When I implement a Gauss-Jordan algorithm I can either have a 1 column result matrix or a multi-column result matrix (I mean the right hand side of the augmented matrix). The first case would be the one for linear systems of equations and the latter case would come into play when calculating the inverse of the source matrix.
Now I want to use full-pivoting with both row- and column-swapping. When I swap two rows in the source matrix I swap the same two rows in the result matrix as well.
What I don't get and couldn't find is how a column swap affects the result matrix. I can't really swap columns in the case of a single-column matrix. This would only work if the result matrix had the same amount of columns as the source matrix.
Could someone explain to me, how this is treated? I could only find examples for matrix inversion using partial pivoting, in which case this problem does not arise.
Best Answer
Row (Column) reducing a matrix is essentially a process whereby you do a series of elementary operations, which when taken together has the same effect as multiplying your equation (augmented system) by an invertible matrix (which is a product of elementary operations - row or column).
Now the distinction between a row operation and a column operation, is that a row operation is the same as multiplying on the left, eg $E_RA=E_RB$ whereas a column operation is the same as multiplying on the right, eg $AE_C=BE_C$. To be able to do any such an operation on an augmented system $[A : B]$ you must have that $A$ and $B$ have the same amount of rows (columns) for a row operation (column operation). So you cannot for example perform a column operation on an augmented system of $Ax=B$ where $A$ has multiple columns, and $B$ only one - within the context of solving the system for $x$ such an operation would be the same as trying to multiply $A$ and $B$ on the right with some elementary matrix - and the multiplication will be undefined for one of these matrices since they do not have the same amount of columns.
Now, just as you can row reduce the augmented system $[A : I]$ to $[I : A^{-1}]$ (if $A$ is invertible) you can also column reduce $\begin{bmatrix} A \\ \hline \\ I \end{bmatrix}$ to $\begin{bmatrix} I \\ \hline \\ A^{-1} \end{bmatrix}$. The use of augmenting with $I$ is that it allows you to retrieve the composition of elementary operations as a single invertible matrix.
What about both row and column operations on a matrix? Here the second observation I want to make, is that the whole point of augmenting and row or column reducing together, is that instead of multiplying one matrix and then the other with the same elementary matrix you do it all together in one step, but usually in the end (if you are not solving a linear system) you want to retrieve the nonsingular matrices composed of the series of elementary operations. So you want $P$ and/or $Q$ so that $PAQ$ is some meaningful equivalent matrix. Consider reducing
$\begin{bmatrix}A & I \\ I & 0 \end{bmatrix}$ to $\begin{bmatrix}B & P \\ Q & 0 \end{bmatrix}.$
(A needn't be square, but then the two identity submatrices are not the same size). What this means is that $PAQ=B$ and we say that $A$ and $B$ are equivalent.

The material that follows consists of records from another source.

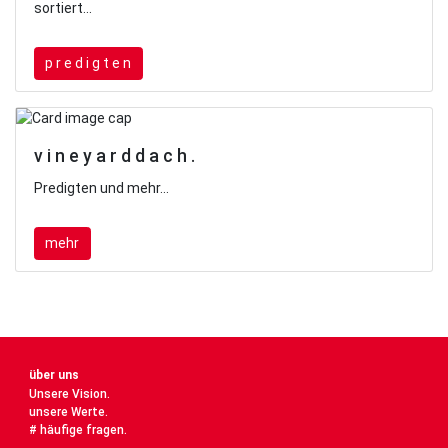
sortiert...
p r e d i g t e n
v i n e y a r d d a c h .
Predigten und mehr...
mehr
über uns
Unsere Vision.
unsere Werte.
# häufige fragen.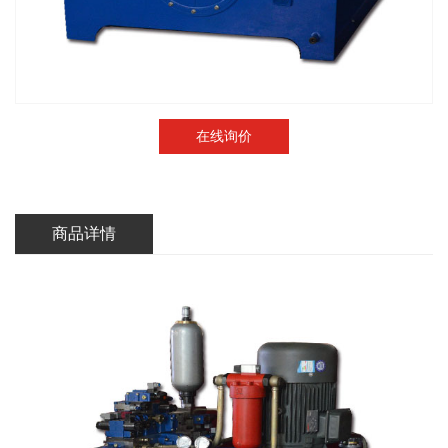
在线询价
商品详情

If $A$ is invertible then you can also use both row and column operations:
Reduce $\begin{bmatrix}A & I \\ I & 0 \end{bmatrix}$ to $\begin{bmatrix}I & P \\ Q & 0 \end{bmatrix}.$
What this means is $PAQ=I$, so that $A^{-1}=QP$.
The one exception I need to mention where one can use both row and column operations on an augmented system $[A : I]$ is where $A$ is a symmetric and you reduce to $[D : Q^T]$ by doing a series of alternating column and row operations (column operation followed by exactly the same row operation, eg swap column 1 and 2 followed by swap row 1 and 2). Then in the end you will have $D=Q^TAQ$. Of course this only works because $A$ is symmetric.